● **Action item**
Write out every entry exactly; the pictures do not belong in the copy.

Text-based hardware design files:
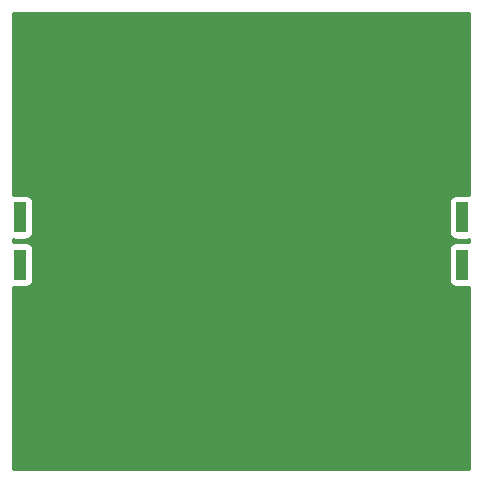
<source format=gbr>
G04 #@! TF.GenerationSoftware,KiCad,Pcbnew,(5.1.4)-1*
G04 #@! TF.CreationDate,2019-10-10T18:27:07+02:00*
G04 #@! TF.ProjectId,Back,4261636b-2e6b-4696-9361-645f70636258,rev?*
G04 #@! TF.SameCoordinates,Original*
G04 #@! TF.FileFunction,Copper,L2,Bot*
G04 #@! TF.FilePolarity,Positive*
%FSLAX46Y46*%
G04 Gerber Fmt 4.6, Leading zero omitted, Abs format (unit mm)*
G04 Created by KiCad (PCBNEW (5.1.4)-1) date 2019-10-10 18:27:07*
%MOMM*%
%LPD*%
G04 APERTURE LIST*
%ADD10R,1.000000X2.500000*%
%ADD11C,0.800000*%
%ADD12C,0.254000*%
G04 APERTURE END LIST*
D10*
X111280000Y-82000000D03*
X111280000Y-78000000D03*
X148720000Y-82000000D03*
X148720000Y-78000000D03*
D11*
X148720000Y-78000000D03*
X148720000Y-82000000D03*
X111280000Y-82000000D03*
X111280000Y-78000000D03*
D12*
G36*
X149315000Y-76121284D02*
G01*
X149220000Y-76111928D01*
X148220000Y-76111928D01*
X148095518Y-76124188D01*
X147975820Y-76160498D01*
X147865506Y-76219463D01*
X147768815Y-76298815D01*
X147689463Y-76395506D01*
X147630498Y-76505820D01*
X147594188Y-76625518D01*
X147581928Y-76750000D01*
X147581928Y-79250000D01*
X147594188Y-79374482D01*
X147630498Y-79494180D01*
X147689463Y-79604494D01*
X147768815Y-79701185D01*
X147865506Y-79780537D01*
X147975820Y-79839502D01*
X148095518Y-79875812D01*
X148220000Y-79888072D01*
X149220000Y-79888072D01*
X149315000Y-79878716D01*
X149315001Y-80121284D01*
X149220000Y-80111928D01*
X148220000Y-80111928D01*
X148095518Y-80124188D01*
X147975820Y-80160498D01*
X147865506Y-80219463D01*
X147768815Y-80298815D01*
X147689463Y-80395506D01*
X147630498Y-80505820D01*
X147594188Y-80625518D01*
X147581928Y-80750000D01*
X147581928Y-83250000D01*
X147594188Y-83374482D01*
X147630498Y-83494180D01*
X147689463Y-83604494D01*
X147768815Y-83701185D01*
X147865506Y-83780537D01*
X147975820Y-83839502D01*
X148095518Y-83875812D01*
X148220000Y-83888072D01*
X149220000Y-83888072D01*
X149315001Y-83878716D01*
X149315001Y-99315000D01*
X110685000Y-99315000D01*
X110685000Y-83878716D01*
X110780000Y-83888072D01*
X111780000Y-83888072D01*
X111904482Y-83875812D01*
X112024180Y-83839502D01*
X112134494Y-83780537D01*
X112231185Y-83701185D01*
X112310537Y-83604494D01*
X112369502Y-83494180D01*
X112405812Y-83374482D01*
X112418072Y-83250000D01*
X112418072Y-80750000D01*
X112405812Y-80625518D01*
X112369502Y-80505820D01*
X112310537Y-80395506D01*
X112231185Y-80298815D01*
X112134494Y-80219463D01*
X112024180Y-80160498D01*
X111904482Y-80124188D01*
X111780000Y-80111928D01*
X110780000Y-80111928D01*
X110685000Y-80121284D01*
X110685000Y-79878716D01*
X110780000Y-79888072D01*
X111780000Y-79888072D01*
X111904482Y-79875812D01*
X112024180Y-79839502D01*
X112134494Y-79780537D01*
X112231185Y-79701185D01*
X112310537Y-79604494D01*
X112369502Y-79494180D01*
X112405812Y-79374482D01*
X112418072Y-79250000D01*
X112418072Y-76750000D01*
X112405812Y-76625518D01*
X112369502Y-76505820D01*
X112310537Y-76395506D01*
X112231185Y-76298815D01*
X112134494Y-76219463D01*
X112024180Y-76160498D01*
X111904482Y-76124188D01*
X111780000Y-76111928D01*
X110780000Y-76111928D01*
X110685000Y-76121284D01*
X110685000Y-60685000D01*
X149315000Y-60685000D01*
X149315000Y-76121284D01*
X149315000Y-76121284D01*
G37*
X149315000Y-76121284D02*
X149220000Y-76111928D01*
X148220000Y-76111928D01*
X148095518Y-76124188D01*
X147975820Y-76160498D01*
X147865506Y-76219463D01*
X147768815Y-76298815D01*
X147689463Y-76395506D01*
X147630498Y-76505820D01*
X147594188Y-76625518D01*
X147581928Y-76750000D01*
X147581928Y-79250000D01*
X147594188Y-79374482D01*
X147630498Y-79494180D01*
X147689463Y-79604494D01*
X147768815Y-79701185D01*
X147865506Y-79780537D01*
X147975820Y-79839502D01*
X148095518Y-79875812D01*
X148220000Y-79888072D01*
X149220000Y-79888072D01*
X149315000Y-79878716D01*
X149315001Y-80121284D01*
X149220000Y-80111928D01*
X148220000Y-80111928D01*
X148095518Y-80124188D01*
X147975820Y-80160498D01*
X147865506Y-80219463D01*
X147768815Y-80298815D01*
X147689463Y-80395506D01*
X147630498Y-80505820D01*
X147594188Y-80625518D01*
X147581928Y-80750000D01*
X147581928Y-83250000D01*
X147594188Y-83374482D01*
X147630498Y-83494180D01*
X147689463Y-83604494D01*
X147768815Y-83701185D01*
X147865506Y-83780537D01*
X147975820Y-83839502D01*
X148095518Y-83875812D01*
X148220000Y-83888072D01*
X149220000Y-83888072D01*
X149315001Y-83878716D01*
X149315001Y-99315000D01*
X110685000Y-99315000D01*
X110685000Y-83878716D01*
X110780000Y-83888072D01*
X111780000Y-83888072D01*
X111904482Y-83875812D01*
X112024180Y-83839502D01*
X112134494Y-83780537D01*
X112231185Y-83701185D01*
X112310537Y-83604494D01*
X112369502Y-83494180D01*
X112405812Y-83374482D01*
X112418072Y-83250000D01*
X112418072Y-80750000D01*
X112405812Y-80625518D01*
X112369502Y-80505820D01*
X112310537Y-80395506D01*
X112231185Y-80298815D01*
X112134494Y-80219463D01*
X112024180Y-80160498D01*
X111904482Y-80124188D01*
X111780000Y-80111928D01*
X110780000Y-80111928D01*
X110685000Y-80121284D01*
X110685000Y-79878716D01*
X110780000Y-79888072D01*
X111780000Y-79888072D01*
X111904482Y-79875812D01*
X112024180Y-79839502D01*
X112134494Y-79780537D01*
X112231185Y-79701185D01*
X112310537Y-79604494D01*
X112369502Y-79494180D01*
X112405812Y-79374482D01*
X112418072Y-79250000D01*
X112418072Y-76750000D01*
X112405812Y-76625518D01*
X112369502Y-76505820D01*
X112310537Y-76395506D01*
X112231185Y-76298815D01*
X112134494Y-76219463D01*
X112024180Y-76160498D01*
X111904482Y-76124188D01*
X111780000Y-76111928D01*
X110780000Y-76111928D01*
X110685000Y-76121284D01*
X110685000Y-60685000D01*
X149315000Y-60685000D01*
X149315000Y-76121284D01*
M02*

</source>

● **Finished exercise**
<source format=gbr>
G04 #@! TF.GenerationSoftware,KiCad,Pcbnew,(5.1.4)-1*
G04 #@! TF.CreationDate,2019-10-10T18:27:07+02:00*
G04 #@! TF.ProjectId,Back,4261636b-2e6b-4696-9361-645f70636258,rev?*
G04 #@! TF.SameCoordinates,Original*
G04 #@! TF.FileFunction,Copper,L2,Bot*
G04 #@! TF.FilePolarity,Positive*
%FSLAX46Y46*%
G04 Gerber Fmt 4.6, Leading zero omitted, Abs format (unit mm)*
G04 Created by KiCad (PCBNEW (5.1.4)-1) date 2019-10-10 18:27:07*
%MOMM*%
%LPD*%
G04 APERTURE LIST*
%ADD10R,1.000000X2.500000*%
%ADD11C,0.800000*%
%ADD12C,0.254000*%
G04 APERTURE END LIST*
D10*
X111280000Y-82000000D03*
X111280000Y-78000000D03*
X148720000Y-82000000D03*
X148720000Y-78000000D03*
D11*
X148720000Y-78000000D03*
X148720000Y-82000000D03*
X111280000Y-82000000D03*
X111280000Y-78000000D03*
D12*
G36*
X149315000Y-76121284D02*
G01*
X149220000Y-76111928D01*
X148220000Y-76111928D01*
X148095518Y-76124188D01*
X147975820Y-76160498D01*
X147865506Y-76219463D01*
X147768815Y-76298815D01*
X147689463Y-76395506D01*
X147630498Y-76505820D01*
X147594188Y-76625518D01*
X147581928Y-76750000D01*
X147581928Y-79250000D01*
X147594188Y-79374482D01*
X147630498Y-79494180D01*
X147689463Y-79604494D01*
X147768815Y-79701185D01*
X147865506Y-79780537D01*
X147975820Y-79839502D01*
X148095518Y-79875812D01*
X148220000Y-79888072D01*
X149220000Y-79888072D01*
X149315000Y-79878716D01*
X149315001Y-80121284D01*
X149220000Y-80111928D01*
X148220000Y-80111928D01*
X148095518Y-80124188D01*
X147975820Y-80160498D01*
X147865506Y-80219463D01*
X147768815Y-80298815D01*
X147689463Y-80395506D01*
X147630498Y-80505820D01*
X147594188Y-80625518D01*
X147581928Y-80750000D01*
X147581928Y-83250000D01*
X147594188Y-83374482D01*
X147630498Y-83494180D01*
X147689463Y-83604494D01*
X147768815Y-83701185D01*
X147865506Y-83780537D01*
X147975820Y-83839502D01*
X148095518Y-83875812D01*
X148220000Y-83888072D01*
X149220000Y-83888072D01*
X149315001Y-83878716D01*
X149315001Y-99315000D01*
X110685000Y-99315000D01*
X110685000Y-83878716D01*
X110780000Y-83888072D01*
X111780000Y-83888072D01*
X111904482Y-83875812D01*
X112024180Y-83839502D01*
X112134494Y-83780537D01*
X112231185Y-83701185D01*
X112310537Y-83604494D01*
X112369502Y-83494180D01*
X112405812Y-83374482D01*
X112418072Y-83250000D01*
X112418072Y-80750000D01*
X112405812Y-80625518D01*
X112369502Y-80505820D01*
X112310537Y-80395506D01*
X112231185Y-80298815D01*
X112134494Y-80219463D01*
X112024180Y-80160498D01*
X111904482Y-80124188D01*
X111780000Y-80111928D01*
X110780000Y-80111928D01*
X110685000Y-80121284D01*
X110685000Y-79878716D01*
X110780000Y-79888072D01*
X111780000Y-79888072D01*
X111904482Y-79875812D01*
X112024180Y-79839502D01*
X112134494Y-79780537D01*
X112231185Y-79701185D01*
X112310537Y-79604494D01*
X112369502Y-79494180D01*
X112405812Y-79374482D01*
X112418072Y-79250000D01*
X112418072Y-76750000D01*
X112405812Y-76625518D01*
X112369502Y-76505820D01*
X112310537Y-76395506D01*
X112231185Y-76298815D01*
X112134494Y-76219463D01*
X112024180Y-76160498D01*
X111904482Y-76124188D01*
X111780000Y-76111928D01*
X110780000Y-76111928D01*
X110685000Y-76121284D01*
X110685000Y-60685000D01*
X149315000Y-60685000D01*
X149315000Y-76121284D01*
X149315000Y-76121284D01*
G37*
X149315000Y-76121284D02*
X149220000Y-76111928D01*
X148220000Y-76111928D01*
X148095518Y-76124188D01*
X147975820Y-76160498D01*
X147865506Y-76219463D01*
X147768815Y-76298815D01*
X147689463Y-76395506D01*
X147630498Y-76505820D01*
X147594188Y-76625518D01*
X147581928Y-76750000D01*
X147581928Y-79250000D01*
X147594188Y-79374482D01*
X147630498Y-79494180D01*
X147689463Y-79604494D01*
X147768815Y-79701185D01*
X147865506Y-79780537D01*
X147975820Y-79839502D01*
X148095518Y-79875812D01*
X148220000Y-79888072D01*
X149220000Y-79888072D01*
X149315000Y-79878716D01*
X149315001Y-80121284D01*
X149220000Y-80111928D01*
X148220000Y-80111928D01*
X148095518Y-80124188D01*
X147975820Y-80160498D01*
X147865506Y-80219463D01*
X147768815Y-80298815D01*
X147689463Y-80395506D01*
X147630498Y-80505820D01*
X147594188Y-80625518D01*
X147581928Y-80750000D01*
X147581928Y-83250000D01*
X147594188Y-83374482D01*
X147630498Y-83494180D01*
X147689463Y-83604494D01*
X147768815Y-83701185D01*
X147865506Y-83780537D01*
X147975820Y-83839502D01*
X148095518Y-83875812D01*
X148220000Y-83888072D01*
X149220000Y-83888072D01*
X149315001Y-83878716D01*
X149315001Y-99315000D01*
X110685000Y-99315000D01*
X110685000Y-83878716D01*
X110780000Y-83888072D01*
X111780000Y-83888072D01*
X111904482Y-83875812D01*
X112024180Y-83839502D01*
X112134494Y-83780537D01*
X112231185Y-83701185D01*
X112310537Y-83604494D01*
X112369502Y-83494180D01*
X112405812Y-83374482D01*
X112418072Y-83250000D01*
X112418072Y-80750000D01*
X112405812Y-80625518D01*
X112369502Y-80505820D01*
X112310537Y-80395506D01*
X112231185Y-80298815D01*
X112134494Y-80219463D01*
X112024180Y-80160498D01*
X111904482Y-80124188D01*
X111780000Y-80111928D01*
X110780000Y-80111928D01*
X110685000Y-80121284D01*
X110685000Y-79878716D01*
X110780000Y-79888072D01*
X111780000Y-79888072D01*
X111904482Y-79875812D01*
X112024180Y-79839502D01*
X112134494Y-79780537D01*
X112231185Y-79701185D01*
X112310537Y-79604494D01*
X112369502Y-79494180D01*
X112405812Y-79374482D01*
X112418072Y-79250000D01*
X112418072Y-76750000D01*
X112405812Y-76625518D01*
X112369502Y-76505820D01*
X112310537Y-76395506D01*
X112231185Y-76298815D01*
X112134494Y-76219463D01*
X112024180Y-76160498D01*
X111904482Y-76124188D01*
X111780000Y-76111928D01*
X110780000Y-76111928D01*
X110685000Y-76121284D01*
X110685000Y-60685000D01*
X149315000Y-60685000D01*
X149315000Y-76121284D01*
M02*

</source>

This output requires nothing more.